Das Verhältnis zum Westen bezeichnete IISS-Direktor John Chipman bei der Vorstellung des Jahrbuchs „Military Balance“ als spannende Strategiefrage: Den stärkeren Wirtschaftsbeziehungen stehe die zunehmend größere militärische Herausforderung gegenüber. In einer seiner seltenen öffentlichen Reden kam der Präsident des Bundesnachrichtendienstes (BND), Bruno Kahl, schon Ende 2017 zu dem Schluss: „Die Zeit der Bescheidenheit scheint vorbei, China beansprucht den Rang einer außenpolitischen Weltmacht.“

Chinas Präsident Xi Jinping unterstreicht die militärischen Ambitionen seines Landes in zunehmend harschen Tönen. Am Sonnabend rief er seine Armee auf, bereit für den Kampf zu sein. China sei mit wachsenden Risiken konfrontiert, sagte er vor Offizieren. Die Streitkräfte müssten schnell auf Notfälle reagieren können.

Auch mit Blick auf die Insel Taiwan fuhr Xi seine Rhetorik hoch. China müsse und werde wiedervereinigt werden – notfalls mit gewaltsamen Mitteln, erklärte er. Der Streit um den Status Taiwans geht auf den Bürgerkrieg in China zurück, als die Truppen der nationalchinesischen Kuomintang nach ihrer Niederlage gegen Maos Kommunisten nach Taiwan flüchteten. Seit Gründung der Volksrepublik 1949 betrachtet Peking die Inselrepublik, die selbst demokratische Wahlen abhält, als Teil des eigenen Territoriums und droht mit einer Rückeroberung.
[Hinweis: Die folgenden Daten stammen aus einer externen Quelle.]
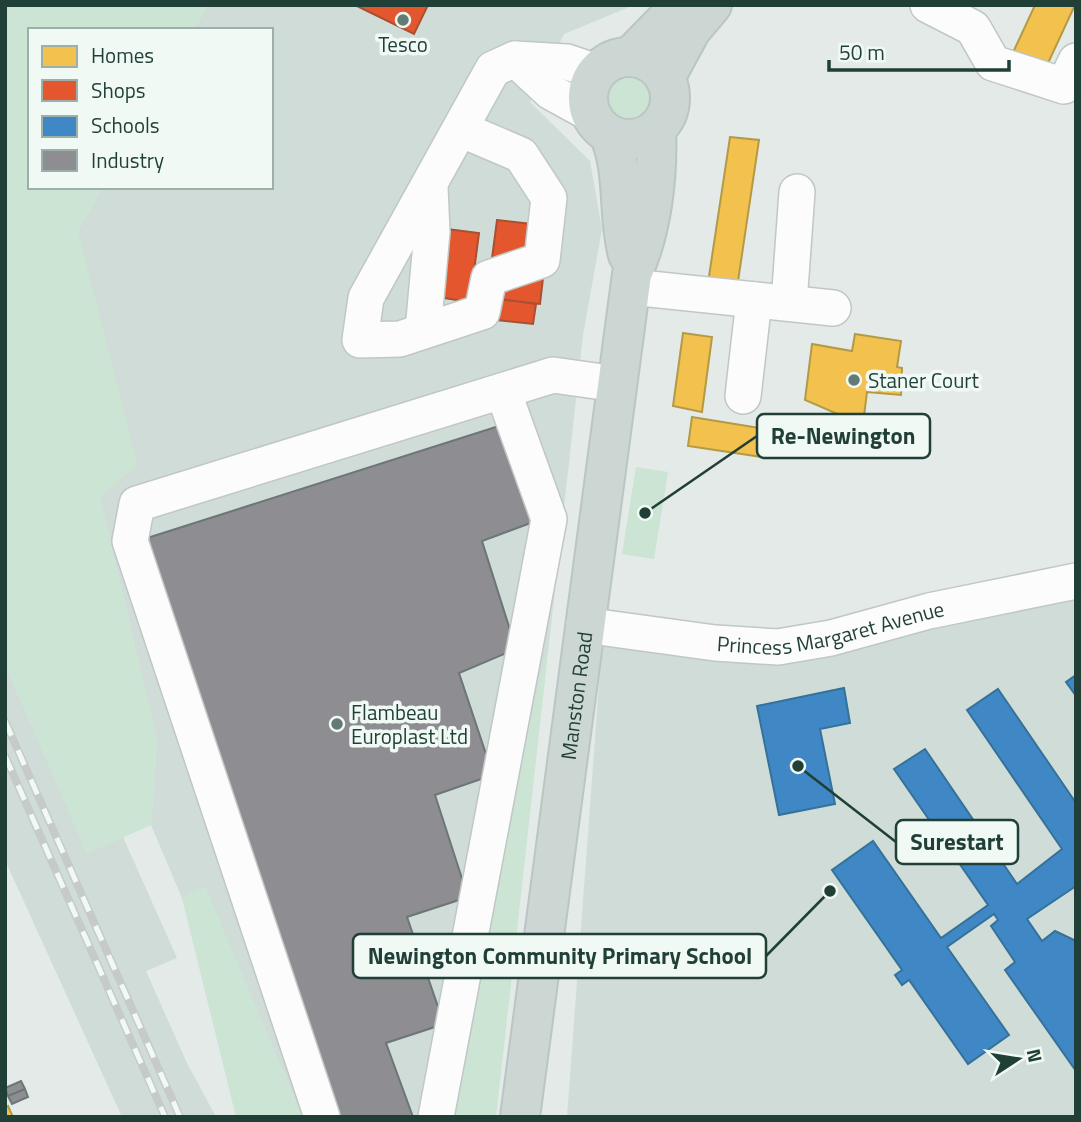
<svg xmlns="http://www.w3.org/2000/svg" width="1081" height="1122" viewBox="0 0 1081 1122" font-family="'Titillium Web',sans-serif">
  <rect width="100%" height="100%" fill="#e3eae7"/>
  <!-- built -->
  <path fill="#d0dcd7" d="M208,5H634L564,34L530,102L590,161L602,229L583,335L550,635L452,1117H302L205,887L182,898L151,825L157,741L100,498L78,231L103,187H271V30H194Z
    M1076,594V1117H567L602,644L711,661L780,664Z
    M5,664L87,853L123,837L177,958L146,971L187,1063L216,1117H122L5,860Z"/>
  <!-- green -->
  <path fill="#cbe4d3" d="M5,5H208L194,30H30V187H103L78,231L137,464L100,498L157,741L151,825L87,854L5,664Z
    M606 98a24 24 0 1 1 48 0a24 24 0 1 1-48 0Z
    M636,467L668,472L654,559L622,554Z
    M550,635L496,1117H448L486,909Z
    M205,886L302,1117H236L182,898Z"/>
  <!-- homes -->
  <path fill="#f2c14e" stroke="#b39a47" stroke-width="2" d="M1035,5H1075L1043,74L1010,59Z
    M730,137L759,140L737,288L708,283Z
    M683,333L712,337L702,412L673,406Z
    M855,334L901,341L897,367L902,368L901,395L867,392L864,416H857L856,422L805,400L812,344L852,351Z
    M692,417L766,429L762,457L688,446Z
    M8,1106L13,1117H5V1107Z"/>
  <!-- shops -->
  <path fill="#e4572e" stroke="#a95031" stroke-width="2" d="M355,5H428L414,34Z
    M497,220L549,226L540,304L496,299L491,266Z
    M447,229L479,233L470,302L437,297Z
    M500,299L536,304L533,324L497,320Z"/>
  <!-- schools -->
  <path fill="#3f88c5" stroke="#35729a" stroke-width="2" d="M1076,675V696L1066,682Z
    M844,688L850,723L820,729L835,804L779,815L757,706Z
    M998,689L1076,803V886L1027,919L1042,941L1055,931L1076,941V1071L1005,970L1015,962L991,926L998,920L994,914L947,947L1009,1035L968,1064L909,980L902,985L895,975L902,970L832,870L873,841L941,938L988,905L894,769L925,749L1017,884L1062,849L967,710Z"/>
  <!-- industry -->
  <path fill="#8d8d92" stroke="#6c7677" stroke-width="2" d="M502,425L539,520L482,541L516,649L459,673L493,775L435,795L468,897L407,917L444,1024L386,1043L413,1117H326L138,541Z
    M21,1081L25,1089L8,1096L5,1088Z
    M25,1089L28,1097L12,1104L8,1096Z"/>
  <g fill="none" stroke-linecap="round" stroke-linejoin="round">
    <defs>
      <g id="minor">
        <path d="M928,5L973,28L993,63L1064,86L1076,61"/>
        <path d="M515,59L551,92L591,114"/>
        <path d="M460,129L521,155L549,198L542,260L489,278L482,312L400,339L360,340L366,298L493,69L515,59L567,62L597,72"/>
        <path d="M631,287L833,308"/>
        <path d="M789,303L797,192"/>
        <path d="M423,331L432,232L430,187"/>
        <path d="M743,396L754,300"/>
        <path id="s1" d="M584,625L715,643L778,647L831,638L929,611L1076,581"/>
        <path d="M322,1117L130,541L137,504L553,375L617,384"/>
        <path d="M436,1117L549,519L503,391"/>
      </g>
      <g id="major">
        <path d="M631,56L681,5"/>
        <circle cx="629" cy="98" r="41"/>
        <path d="M665,78L691,30L712,5"/>
        <path d="M609,134C626,173 617,215 628,255"/>
        <path id="s2" d="M520,1117L632,274C652,231 658,176 656,129"/>
      </g>
    </defs>
    <!-- minor casing -->
    <use href="#minor" stroke="#c0c7c4" stroke-width="38"/>
    <!-- major casing -->
    <use href="#major" stroke="#bbc6c3" stroke-width="42"/>
    <!-- minor -->
    <use href="#minor" stroke="#fbfcfb" stroke-width="35"/>
    <!-- major -->
    <use href="#major" stroke="#ccd6d3" stroke-width="38"/>
    <defs>
      <path id="rail" d="M5,721L180,1117
        M5,756L165,1117"/>
    </defs>
    <!-- rail casing -->
    <use href="#rail" stroke="#c6cbca" stroke-width="8"/>
    <!-- rail -->
    <use href="#rail" stroke="#f1f9f5" stroke-width="5" stroke-dasharray="16" stroke-linecap="butt"/>
  </g>
  <!-- markers -->
  <g fill="#647b75" stroke="#f1f9f5" stroke-width="2.5">
    <circle cx="403" cy="20" r="7"/>
    <circle cx="854" cy="380" r="7"/>
    <circle cx="337" cy="724" r="7"/>
  </g>
  <g text-anchor="middle" dominant-baseline="central" stroke-width="7" stroke-linejoin="round" paint-order="stroke">
    <!-- poi labels -->
    <g font-size="21" fill="#1f3f37" stroke="#f1f9f5" text-anchor="start">
      <text x="403" y="44" text-anchor="middle">Tesco</text>
      <text x="868" y="380">Staner Court</text>
      <text x="351" y="712">Flambeau<tspan x="351" dy="24">Europlast Ltd</tspan></text>
    </g>
    <!-- street labels -->
    <g font-size="21" fill="#1f3f37" stroke="#f1f9f5">
      <text stroke="none"><textPath href="#s1" startOffset="250">Princess Margaret Avenue</textPath></text>
      <text stroke="none"><textPath href="#s2" startOffset="425">Manston Road</textPath></text>
    </g>
  </g>
  <!-- callouts -->
  <path fill="none" stroke="#1f3f37" stroke-width="2.5" d="M645 513L757 436M798 766L896 842M830 891L766 956"/>
  <g fill="#1f3f37" stroke="#f1f9f5" stroke-width="2.5">
    <circle cx="645" cy="513" r="7"/>
    <circle cx="798" cy="766" r="7"/>
    <circle cx="830" cy="891" r="7"/>
  </g>
  <g fill="#f1f9f5" stroke="#1f3f37" stroke-width="2.5">
    <rect x="757" y="414" width="173" height="44" rx="7"/>
    <rect x="896" y="820" width="122" height="44" rx="7"/>
    <rect x="353" y="934" width="413" height="44" rx="7"/>
  </g>
  <g font-size="23" text-anchor="middle" font-weight="bold" fill="#1f3f37">
    <text x="843" y="444">Re-Newington</text>
    <text x="957" y="850">Surestart</text>
    <text x="560" y="964">Newington Community Primary School</text>
  </g>
  <!-- border -->
  <rect width="1081" height="1122" fill="none" stroke="#1f3f37" stroke-width="14"/>
  <!-- legend -->
  <rect x="28" y="28" width="245" height="161" fill="#f1f9f5" stroke="#9dafa9" stroke-width="2"/>
  <rect x="42" y="46" width="35" height="21" fill="#f2c14e" stroke="#9dafa9" stroke-width="2"/>
  <text x="91" y="63" font-size="21" fill="#1f3f37">Homes</text>
  <rect x="42" y="80" width="35" height="21" fill="#e4572e" stroke="#9dafa9" stroke-width="2"/>
  <text x="91" y="98" font-size="21" fill="#1f3f37">Shops</text>
  <rect x="42" y="116" width="35" height="21" fill="#3f88c5" stroke="#9dafa9" stroke-width="2"/>
  <text x="91" y="133" font-size="21" fill="#1f3f37">Schools</text>
  <rect x="42" y="150" width="35" height="21" fill="#8d8d92" stroke="#9dafa9" stroke-width="2"/>
  <text x="91" y="168" font-size="21" fill="#1f3f37">Industry</text>
  <!-- north arrow -->
  <g transform="translate(1018 1059) rotate(78)" stroke="#f1f9f5" stroke-width="5" paint-order="stroke">
  <path d="M0-5L12 26L0 18L-12 26Z" fill="#1f3f37"/>
  <text y="-10" font-size="19" font-weight="bold" text-anchor="middle" fill="#1f3f37">N</text>
  </g>
  <!-- scale -->
  <path d="M829 60v10h180v-10" fill="none" stroke="#1f3f37" stroke-width="3.5"/>
  <text x="839" y="60" font-size="21" fill="#1f3f37" stroke="#f1f9f5" stroke-width="5" paint-order="stroke">50 m</text>
</svg>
Längst ruft das kraftvolle Auftreten Chinas allergische Reaktionen hervor. In Malaysia und auf den Malediven gewannen bei Wahlen überraschend chinakritische Kandidaten. In Sri Lanka gab es Bauernproteste. In Australien verabschiedete das Parlament – wie das Kabinett in Berlin – Regelungen gegen ausländische Einmischungen. Furore machte „down under“ ein Buch, in dem der Ethik-Professor Clive Hamilton die Einflussnahme Chinas beschreibt. Titel: „Silent Invasion“, „Die stille Invasion“.